* _页面_:
⟨
马尔库塞科技观的双重维度和现实结合——基于《爱欲与文明》
The Dual Dimensions of Marcuse’s View of Science and Technology Are Combined with Reality —Based on “Eros and Civilization”
摘要: 爱欲与文明,在马尔库塞的笔下不再成为不可相容的两部分,如何实现爱欲的解放以使个人重回无忧无虑的乐天之境,关键在于文明是否能同个体爱欲的解放同向而行。在马尔库塞的科技观中,科技进步既是个体得到普遍满足的必然要求,又是创造额外压抑的元凶祸首;科技进步既是社会走向幻想中的“乌托邦”的必经之路,又是为“乌托邦”所极力否定之所在。科技至于爱欲就犹如一把双刃剑,用好它未来就可以斩断禁锢爱欲的锁链,用不好就会成为套在肩上的爱欲枷锁。所以,本文借助马尔库塞的科技观对现今科技发展的迷茫进行解答,旨在让科技成为爱欲腾飞的翅膀。
Abstract: In Marcuse’s perspective, love and desire are no longer incompatible with civilization. The key to achieving the liberation of love and desire and allowing individuals to return to a carefree and optimistic state lies in whether civilization can move in the same direction as the liberation of individual love and desire. In Marcuse’s view of technology, technological progress is both an inevitable requirement for the universal satisfaction of individuals and the culprit that creates additional repression; it is both the necessary path for society to reach the “utopia” of fantasy and the very thing that is vehemently denied by “utopia”. Technology in relation to love and desire is like a double-edged sword. If used well, it can sever the chains that bind love and desire in the future; if not, it will become a love and desire shackle on the shoulders. Therefore, this article uses Marcuse’s view of technology to answer the confusion about the current development of technology, aiming to make technology the wings for the soaring of love and desire.
⟩
* _数据记录_:
⟨
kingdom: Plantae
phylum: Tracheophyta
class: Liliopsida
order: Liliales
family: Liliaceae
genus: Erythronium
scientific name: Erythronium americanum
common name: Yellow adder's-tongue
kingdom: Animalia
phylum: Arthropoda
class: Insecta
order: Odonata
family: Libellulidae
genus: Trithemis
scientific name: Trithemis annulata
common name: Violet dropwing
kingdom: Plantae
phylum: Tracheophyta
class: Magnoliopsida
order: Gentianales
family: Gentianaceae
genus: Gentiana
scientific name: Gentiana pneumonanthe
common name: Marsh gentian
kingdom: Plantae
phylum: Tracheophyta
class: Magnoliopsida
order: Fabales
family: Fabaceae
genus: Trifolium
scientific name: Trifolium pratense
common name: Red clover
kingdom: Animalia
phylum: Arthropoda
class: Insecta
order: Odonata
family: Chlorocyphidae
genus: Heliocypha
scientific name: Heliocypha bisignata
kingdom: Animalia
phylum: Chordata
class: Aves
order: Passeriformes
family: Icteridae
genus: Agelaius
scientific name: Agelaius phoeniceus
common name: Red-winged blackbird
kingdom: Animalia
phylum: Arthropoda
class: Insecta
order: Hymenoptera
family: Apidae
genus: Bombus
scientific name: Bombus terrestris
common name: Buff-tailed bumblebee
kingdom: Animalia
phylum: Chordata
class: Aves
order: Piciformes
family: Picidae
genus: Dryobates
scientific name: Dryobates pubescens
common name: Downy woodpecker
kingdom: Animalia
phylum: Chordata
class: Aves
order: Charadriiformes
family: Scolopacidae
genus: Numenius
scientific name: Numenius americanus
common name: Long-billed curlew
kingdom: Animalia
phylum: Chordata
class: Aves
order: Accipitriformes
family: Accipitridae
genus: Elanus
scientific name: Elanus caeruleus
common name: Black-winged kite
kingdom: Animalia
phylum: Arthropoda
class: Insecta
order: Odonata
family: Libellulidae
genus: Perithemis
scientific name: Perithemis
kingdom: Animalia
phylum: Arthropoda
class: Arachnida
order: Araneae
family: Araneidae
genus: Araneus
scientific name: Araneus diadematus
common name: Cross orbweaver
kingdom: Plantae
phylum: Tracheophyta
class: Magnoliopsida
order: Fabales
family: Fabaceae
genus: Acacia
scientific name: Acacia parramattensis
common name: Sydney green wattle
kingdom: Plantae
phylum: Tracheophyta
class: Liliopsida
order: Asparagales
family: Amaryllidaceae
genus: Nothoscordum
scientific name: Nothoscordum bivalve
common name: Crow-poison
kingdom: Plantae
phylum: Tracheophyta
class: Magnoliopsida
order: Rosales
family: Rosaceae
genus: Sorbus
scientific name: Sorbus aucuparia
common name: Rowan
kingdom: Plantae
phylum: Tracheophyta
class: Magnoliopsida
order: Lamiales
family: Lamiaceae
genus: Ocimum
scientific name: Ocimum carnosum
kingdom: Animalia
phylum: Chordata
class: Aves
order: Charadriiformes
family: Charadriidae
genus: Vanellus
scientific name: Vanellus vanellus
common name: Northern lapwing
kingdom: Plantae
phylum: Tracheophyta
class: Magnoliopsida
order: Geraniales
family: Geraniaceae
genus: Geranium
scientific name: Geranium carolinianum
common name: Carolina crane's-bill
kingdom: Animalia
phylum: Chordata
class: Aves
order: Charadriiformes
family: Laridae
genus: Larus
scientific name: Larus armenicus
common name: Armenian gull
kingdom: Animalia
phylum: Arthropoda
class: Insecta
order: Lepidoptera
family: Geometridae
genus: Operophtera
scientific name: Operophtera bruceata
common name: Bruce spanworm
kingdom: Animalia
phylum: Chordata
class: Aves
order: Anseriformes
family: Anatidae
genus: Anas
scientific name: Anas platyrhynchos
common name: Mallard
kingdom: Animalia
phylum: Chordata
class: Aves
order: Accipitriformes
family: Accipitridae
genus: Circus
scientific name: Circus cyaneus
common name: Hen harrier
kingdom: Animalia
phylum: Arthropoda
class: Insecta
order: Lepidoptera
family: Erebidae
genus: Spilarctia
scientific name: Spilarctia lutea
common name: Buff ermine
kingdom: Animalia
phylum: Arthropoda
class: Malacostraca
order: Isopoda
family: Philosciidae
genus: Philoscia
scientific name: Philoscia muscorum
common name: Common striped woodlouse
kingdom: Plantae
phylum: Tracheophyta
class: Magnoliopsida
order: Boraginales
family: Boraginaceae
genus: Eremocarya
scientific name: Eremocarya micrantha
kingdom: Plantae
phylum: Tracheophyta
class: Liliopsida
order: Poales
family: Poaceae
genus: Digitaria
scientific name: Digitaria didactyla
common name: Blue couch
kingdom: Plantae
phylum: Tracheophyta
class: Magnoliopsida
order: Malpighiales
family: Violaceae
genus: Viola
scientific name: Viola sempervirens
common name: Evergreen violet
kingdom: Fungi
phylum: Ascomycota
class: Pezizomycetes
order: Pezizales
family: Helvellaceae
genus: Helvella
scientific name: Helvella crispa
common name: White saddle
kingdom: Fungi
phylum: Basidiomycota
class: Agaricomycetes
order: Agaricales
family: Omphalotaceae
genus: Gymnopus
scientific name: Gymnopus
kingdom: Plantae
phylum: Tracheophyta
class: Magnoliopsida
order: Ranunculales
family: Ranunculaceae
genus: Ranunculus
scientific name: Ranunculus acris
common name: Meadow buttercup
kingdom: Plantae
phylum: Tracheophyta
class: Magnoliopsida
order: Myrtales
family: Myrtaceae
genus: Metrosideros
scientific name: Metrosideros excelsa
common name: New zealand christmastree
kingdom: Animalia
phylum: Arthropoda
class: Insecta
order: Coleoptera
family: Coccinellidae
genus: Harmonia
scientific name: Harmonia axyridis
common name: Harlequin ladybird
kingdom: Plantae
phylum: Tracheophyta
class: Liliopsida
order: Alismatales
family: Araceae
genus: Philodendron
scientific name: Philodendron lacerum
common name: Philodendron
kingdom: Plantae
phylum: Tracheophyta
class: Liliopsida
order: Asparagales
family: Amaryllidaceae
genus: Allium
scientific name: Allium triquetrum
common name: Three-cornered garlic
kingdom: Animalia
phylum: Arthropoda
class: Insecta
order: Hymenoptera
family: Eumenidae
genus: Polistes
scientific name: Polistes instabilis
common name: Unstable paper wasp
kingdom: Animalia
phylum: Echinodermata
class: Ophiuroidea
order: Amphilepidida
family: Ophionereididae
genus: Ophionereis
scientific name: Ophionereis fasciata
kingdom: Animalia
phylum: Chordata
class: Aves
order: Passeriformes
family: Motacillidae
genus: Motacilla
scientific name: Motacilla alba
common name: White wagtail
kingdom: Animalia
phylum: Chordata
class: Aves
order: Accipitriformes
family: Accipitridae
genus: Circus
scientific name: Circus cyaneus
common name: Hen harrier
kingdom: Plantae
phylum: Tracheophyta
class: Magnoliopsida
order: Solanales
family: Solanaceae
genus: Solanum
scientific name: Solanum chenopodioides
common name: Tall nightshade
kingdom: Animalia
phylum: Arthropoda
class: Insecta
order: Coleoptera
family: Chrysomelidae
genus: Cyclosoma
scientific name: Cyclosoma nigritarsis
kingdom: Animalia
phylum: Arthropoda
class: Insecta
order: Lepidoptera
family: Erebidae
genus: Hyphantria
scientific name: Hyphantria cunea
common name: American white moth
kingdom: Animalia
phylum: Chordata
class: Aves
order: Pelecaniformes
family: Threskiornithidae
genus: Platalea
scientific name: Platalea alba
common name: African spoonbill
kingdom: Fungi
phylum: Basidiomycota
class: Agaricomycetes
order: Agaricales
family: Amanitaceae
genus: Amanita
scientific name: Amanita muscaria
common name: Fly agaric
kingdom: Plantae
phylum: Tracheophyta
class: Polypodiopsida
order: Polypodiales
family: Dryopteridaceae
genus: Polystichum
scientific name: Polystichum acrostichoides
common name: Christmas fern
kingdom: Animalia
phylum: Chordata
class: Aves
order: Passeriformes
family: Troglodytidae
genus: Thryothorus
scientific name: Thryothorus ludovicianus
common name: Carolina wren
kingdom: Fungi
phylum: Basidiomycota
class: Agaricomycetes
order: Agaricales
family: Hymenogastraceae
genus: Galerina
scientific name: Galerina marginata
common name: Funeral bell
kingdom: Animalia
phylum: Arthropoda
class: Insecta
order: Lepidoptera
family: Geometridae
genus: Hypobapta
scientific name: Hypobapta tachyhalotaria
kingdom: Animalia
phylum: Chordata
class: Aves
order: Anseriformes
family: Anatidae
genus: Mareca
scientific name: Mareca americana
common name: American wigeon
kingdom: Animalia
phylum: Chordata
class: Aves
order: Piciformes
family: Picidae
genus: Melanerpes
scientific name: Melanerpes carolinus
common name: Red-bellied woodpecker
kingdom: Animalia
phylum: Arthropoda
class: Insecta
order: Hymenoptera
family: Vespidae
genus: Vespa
⟩
* _任务指令 A_:
在这篇关于马尔库塞科技观的页面中,科技相对于爱欲被比作什么?
* _任务指令 B_:
更新页面中以“摘要: 爱欲与文明,在马尔库”开始、以“在让科技成为爱欲腾飞的翅膀。”结束的这段文字,把其中的“双刃剑”换成“两刃之剑”。

* _书面回答 A_:
一把双刃剑。

* _书面回答 B_:
摘要: 爱欲与文明,在马尔库塞的笔下不再成为不可相容的两部分,如何实现爱欲的解放以使个人重回无忧无虑的乐天之境,关键在于文明是否能同个体爱欲的解放同向而行。在马尔库塞的科技观中,科技进步既是个体得到普遍满足的必然要求,又是创造额外压抑的元凶祸首;科技进步既是社会走向幻想中的“乌托邦”的必经之路,又是为“乌托邦”所极力否定之所在。科技至于爱欲就犹如一把两刃之剑,用好它未来就可以斩断禁锢爱欲的锁链,用不好就会成为套在肩上的爱欲枷锁。所以,本文借助马尔库塞的科技观对现今科技发展的迷茫进行解答,旨在让科技成为爱欲腾飞的翅膀。